Apprentices to traditional arts, crafts, and trades spend a lot of time getting to know the tools and techniques of their profession. Through that, they gain confidence and a deep understanding of the best way to work with ease.
Any job is easier to do when you know two things before you begin: what it is you want to create, and the tools you have in your toolkit to help you do it.
Writers have a toolkit, too. It contains five basic writing styles you can use to build a framework for stories and articles: description, narrative, exposition, instruction, and persuasion. Though most writing contains elements of more than one style, one is usually dominant. Which of the styles you select as your main approach will depend on your intention–the reason you are writing and the effect you want your words to have on your reader.
“Literature is the art of writing something that will be read twice; journalism, what will be grasped at once.”
– Cyril Connolly in “Enemies of Promise” (1938)
Description and narrative fall into Connolly’s “read twice” category, instruction and argumentation into “grasped at once,” with exposition forming a bridge between the two.
Let’s take a quick tour, so you can get to know these writing styles.
Descriptive text presents the physical and non-physical characteristics of living things, objects, and processes, real or imaginary. You’ll use this text style often in your poetry and prose (fiction) writing.

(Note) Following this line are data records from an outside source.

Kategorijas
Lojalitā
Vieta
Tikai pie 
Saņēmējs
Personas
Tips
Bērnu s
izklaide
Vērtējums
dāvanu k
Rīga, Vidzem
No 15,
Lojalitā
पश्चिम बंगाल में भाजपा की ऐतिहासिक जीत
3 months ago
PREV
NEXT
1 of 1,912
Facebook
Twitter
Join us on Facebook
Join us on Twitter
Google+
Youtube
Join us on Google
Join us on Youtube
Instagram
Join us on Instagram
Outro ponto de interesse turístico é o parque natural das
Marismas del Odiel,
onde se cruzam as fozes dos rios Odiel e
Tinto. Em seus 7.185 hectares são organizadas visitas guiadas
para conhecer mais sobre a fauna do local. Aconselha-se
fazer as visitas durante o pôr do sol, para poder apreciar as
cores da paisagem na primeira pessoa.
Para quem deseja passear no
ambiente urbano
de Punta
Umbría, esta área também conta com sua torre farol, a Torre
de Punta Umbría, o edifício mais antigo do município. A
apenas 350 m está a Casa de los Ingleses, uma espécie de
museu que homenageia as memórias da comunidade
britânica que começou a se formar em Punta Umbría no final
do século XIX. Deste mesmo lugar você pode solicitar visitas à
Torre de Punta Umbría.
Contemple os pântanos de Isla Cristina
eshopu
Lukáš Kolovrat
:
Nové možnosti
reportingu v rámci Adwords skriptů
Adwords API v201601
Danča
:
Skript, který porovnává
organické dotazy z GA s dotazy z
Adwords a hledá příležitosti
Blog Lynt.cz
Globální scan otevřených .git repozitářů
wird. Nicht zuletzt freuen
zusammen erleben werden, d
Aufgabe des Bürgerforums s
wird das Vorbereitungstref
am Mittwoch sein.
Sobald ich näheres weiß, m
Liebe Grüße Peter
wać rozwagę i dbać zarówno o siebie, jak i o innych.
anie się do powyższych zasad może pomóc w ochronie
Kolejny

Description is one of the tools you’ll use to write things that people will want to read twice, as Connolly put it. Description is the art of using information about what you can see, hear, taste, touch, and smell to help your reader EXPERIENCE your words.
The aim of description is to reach out and touch your reader’s senses and emotions; to create a relationship between your reader and your writing.
The aim of narrative is to create a structure and order that guide your reader through your text. Narrative answers the “and then…?” question. A narrative text tells a story by presenting actions and events in a logical time order. Most fictional texts are narrative.
Narrative is not as flowery or detailed as description. It presents a more distanced and factual view of events. In narrative, you observe rather than experience the story events.
Exposition is the style of writing we read in newspapers and articles. The aim of exposition is to explain connections, show how something works, or how something should be done. Exposition explains complex issues, reports on topics, and offers the reader hands-on information from an impartial, authoritative standpoint.
Use exposition to analyze and explain complex issues in a precise and objective way. For example, “The Administrative Structure of the European Union.,” or “Conflict in Cashmere: The Historical Background.”
These days exposition is primarily a non-fiction style. It has been used in fiction in the past to fill readers in on background before a story begins in earnest, but it goes in and out of fiction fashion. At the moment it’s pretty much out of favor, but don’t let that put you off using small doses if it’s best for what you want to do.
The aim of instruction is to inform, educate, and influence your reader to act. An instructive text educates readers or influence their actions by advising about a topic. This text style usually includes commands and instructions.
Instructive texts can be purely descriptive and objective (How To Mend A Punctured Bicycle Tire) or didactic, i.e., carry a subjective moral message (How Bring The Biblical Commandments To Life.)
The aim of persuasion (argumentation) is to persuade readers to adopt a specific view and act accordingly. Persuasion is a non-fiction style that deals with ideas and controversy. The writer presents a clear opinion and personal views on a topic, then provides facts and reasons (arguments) to support her stance.
You might want a reader to act by purchasing a product, by signing a petition, by making a donation to charity, or by voting for your candidate in an election.
Tour over! Those are the four basic writing styles. Now you know which tool is best for which task, and that means you’ll be able to make the most effective style choices when you write.